Infrastructure Usually Done Wrong
The interesting thing about interviewing is that you get a glimpse into the life and inter-workings of another company. As I interviewed for Infrastructure roles it struck me as to how poor infrastructure was in most businesses. Now you say, “Well you were interviewing for an open role, there is a reason for that.” That is true, many of the roles were for folks that had left for another job, some leaving the position open due to promotions. Yes, some knew they needed a cleanup, some did not.
The bar seemed low in terms of expectations for Infrastructure, and so I began to wonder why. Infrastructure for most businesses is a cost center. You cant justify it away or not “approve” spending, you know you need to spend money, and you wont see a financial return on investment in direct dollars. Like electricity, you need it, you need to pay the bill, you know you cant do without, but how do you calculate your ROI on that?
Many IT leaders are not savvy in Infrastructure. This lends itself to simply trusting the infrastructure team to make smart choices, be wise about spending dollars. How is that measured? If you just measure budget dollars, what is that really telling you? It doesn’t tell you that you invested in a poor fad technology because you got sold by a pushy salesperson. You can reduce dollars by making poor decisions. It’s a black box to most IT leadership. And that’s the issue. It’s not hard to do, its just hard to do well. It’s hard to measure and grade by IT leadership.
When it’s great, you don’t know it. When it’s below average, you don’t know it. You only know it when it’s terrible. You can make great decisions and below average decisions and spend the same money. I say this for most CIO level execs, not all. Some understand infrastructure, but some do not have a tight grasp on it.
I believe this is some of the allure of the cloud for CIOs. Finally, I don’t have a black box for infrastructure, I know I have an expert providing it. I need to manage my spending, and there are a lot of tools for that. It seems like a great solution. Move it from the realm of the unknown, to a manageable transparent place that you can control.
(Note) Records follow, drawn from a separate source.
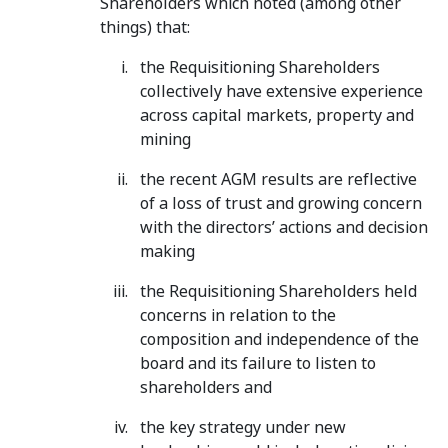
Shareholders which noted (among other
things) that:
the Requisitioning Shareholders
collectively have extensive experience
across capital markets, property and
mining
the recent AGM results are reflective
of a loss of trust and growing concern
with the directors’ actions and decision
making
the Requisitioning Shareholders held
concerns in relation to the
composition and independence of the
board and its failure to listen to
shareholders and
the key strategy under new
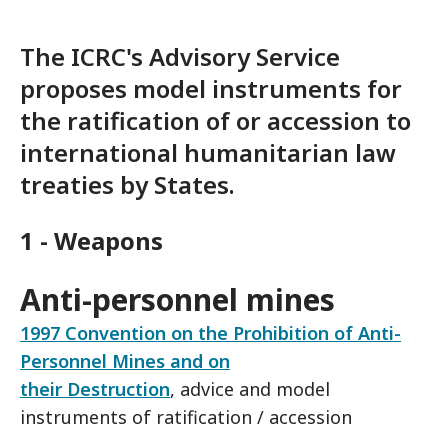
The ICRC's Advisory Service
proposes model instruments for
the ratification of or accession to
international humanitarian law
treaties by States.
1 - Weapons
Anti-personnel mines
1997 Convention on the Prohibition of Anti-
Personnel Mines and on
their Destruction
, advice and model
instruments of ratification / accession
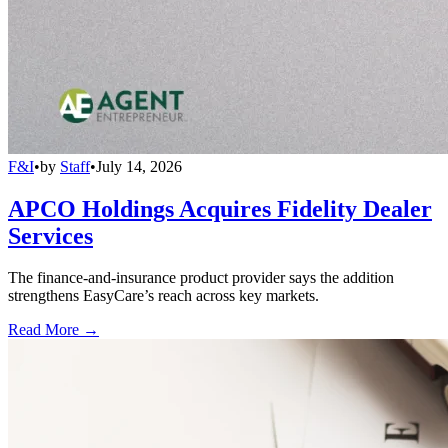
F&I
•
by
Staff
•
July 14, 2026
APCO Holdings Acquires Fidelity Dealer
Services
The finance-and-insurance product provider says the addition
strengthens EasyCare’s reach across key markets.
Read More →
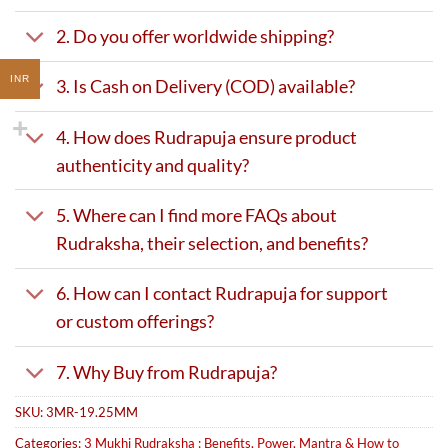
2. Do you offer worldwide shipping?
INR
3. Is Cash on Delivery (COD) available?
4. How does Rudrapuja ensure product
authenticity and quality?
5. Where can I find more FAQs about
Rudraksha, their selection, and benefits?
6. How can I contact Rudrapuja for support
or custom offerings?
7. Why Buy from Rudrapuja?
SKU:
3MR-19.25MM
Categories:
3 Mukhi Rudraksha : Benefits, Power, Mantra & How to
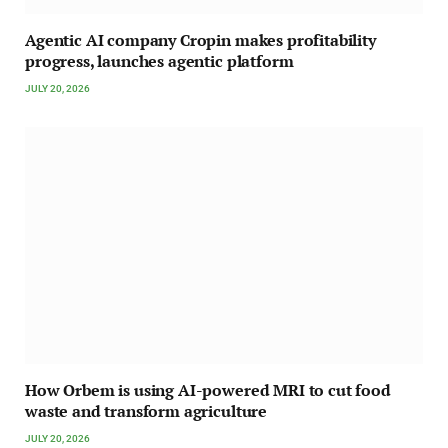
Agentic AI company Cropin makes profitability
progress, launches agentic platform
JULY 20, 2026
How Orbem is using AI-powered MRI to cut food
waste and transform agriculture
JULY 20, 2026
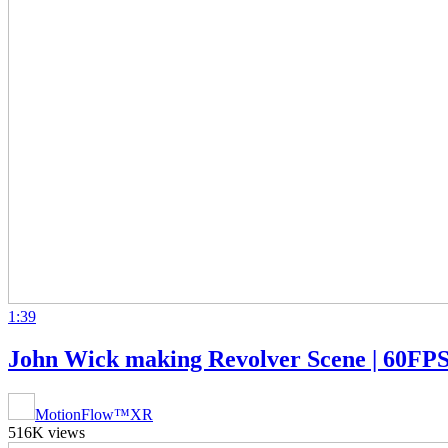
1:39
John Wick making Revolver Scene | 60FPS
MotionFlow™XR
516K views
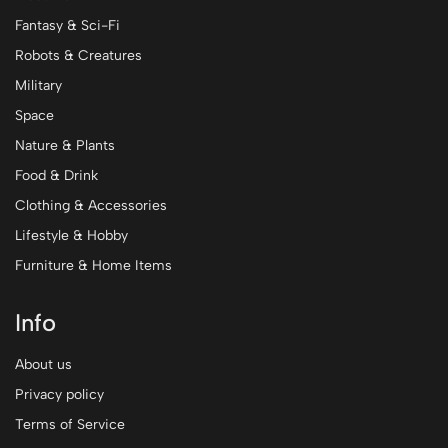
Fantasy & Sci-Fi
Robots & Creatures
Military
Space
Nature & Plants
Food & Drink
Clothing & Accessories
Lifestyle & Hobby
Furniture & Home Items
Info
About us
Privacy policy
Terms of Service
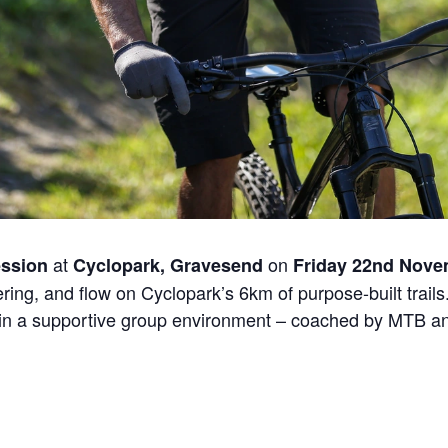
at
on
ssion
Cyclopark, Gravesend
Friday 22nd Nov
ing, and flow on Cyclopark’s 6km of purpose-built trails. 
in a supportive group environment – coached by MTB and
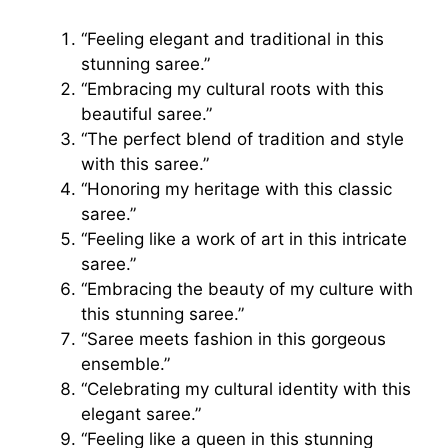
“Feeling elegant and traditional in this
stunning saree.”
“Embracing my cultural roots with this
beautiful saree.”
“The perfect blend of tradition and style
with this saree.”
“Honoring my heritage with this classic
saree.”
“Feeling like a work of art in this intricate
saree.”
“Embracing the beauty of my culture with
this stunning saree.”
“Saree meets fashion in this gorgeous
ensemble.”
“Celebrating my cultural identity with this
elegant saree.”
“Feeling like a queen in this stunning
However, it’s more complex than that. It’s not an apples to apples move. And then also the move is being executed (frequently) by folks not doing a great job in infrastructure as it is. And the skill sets in the cloud are not easy to pick up. You really need to hire cloud experienced engineers to bolster your team. And then it’s over budget. And then it’s more expensive.
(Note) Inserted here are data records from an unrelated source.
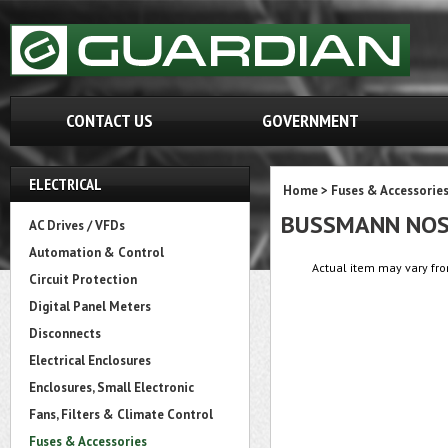
CONTACT US
GOVERNMENT
ELECTRICAL
Home
>
Fuses & Accessorie
BUSSMANN NO
AC Drives / VFDs
Automation & Control
Actual item may vary fro
Circuit Protection
Digital Panel Meters
Disconnects
Electrical Enclosures
Enclosures, Small Electronic
Fans, Filters & Climate Control
Fuses & Accessories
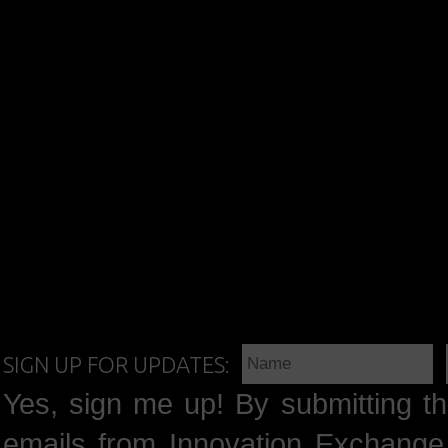
SIGN UP FOR UPDATES:
Yes, sign me up! By submitting th
emails from Innovation Exchange 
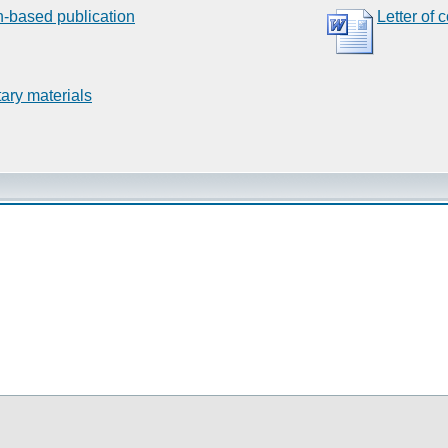
n-based publication
Letter of 
ary materials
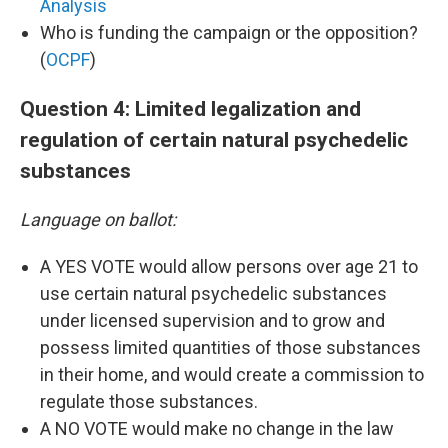
Analysis
Who is funding the campaign or the opposition?
(
OCPF
)
Question 4: Limited legalization and
regulation of certain natural psychedelic
substances
Language on ballot:
A YES VOTE would allow persons over age 21 to
use certain natural psychedelic substances
under licensed supervision and to grow and
possess limited quantities of those substances
in their home, and would create a commission to
regulate those substances.
A NO VOTE would make no change in the law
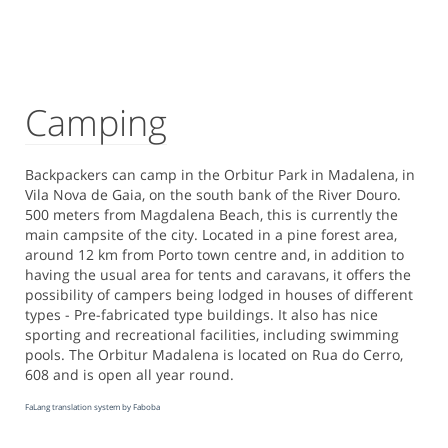
Camping
Backpackers can camp in the Orbitur Park in Madalena, in
Vila Nova de Gaia, on the south bank of the River Douro.
500 meters from Magdalena Beach, this is currently the
main campsite of the city. Located in a pine forest area,
around 12 km from Porto town centre and, in addition to
having the usual area for tents and caravans, it offers the
possibility of campers being lodged in houses of different
types - Pre-fabricated type buildings. It also has nice
sporting and recreational facilities, including swimming
pools. The Orbitur Madalena is located on Rua do Cerro,
608 and is open all year round.
FaLang translation system by Faboba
This is not how it works everywhere, but how it works in many places. If you are in a position where the CIO does not really understand the value of your position, or if it’s being done great or poorly, run. They are in a bad spot. You are in a bad spot. It’s not going to go well for you long term.
On several occasions I was told a big part of the role they were looking to fill was helping justify moving to the cloud to the CIO. A pitch and push had been made, but they needed someone new to come in and say the same things. I will let you imagine the common details I found after asking a few questions.
I think the industry knows this. Infrastructure IT fads happen constantly. Some are good, some not so much, but sales sales sales. A “not so great” infrastructure director can just rely on sales folks to build them business cases to spend money and then pitch that to the CIO. I understand the situation, its not good. I cant say I know how to fix it. For now, I am going to avoid the whole mess. There is little point in getting good at something most people don’t appreciate, understand or know how to measure. I wish I realized this 10 years ago.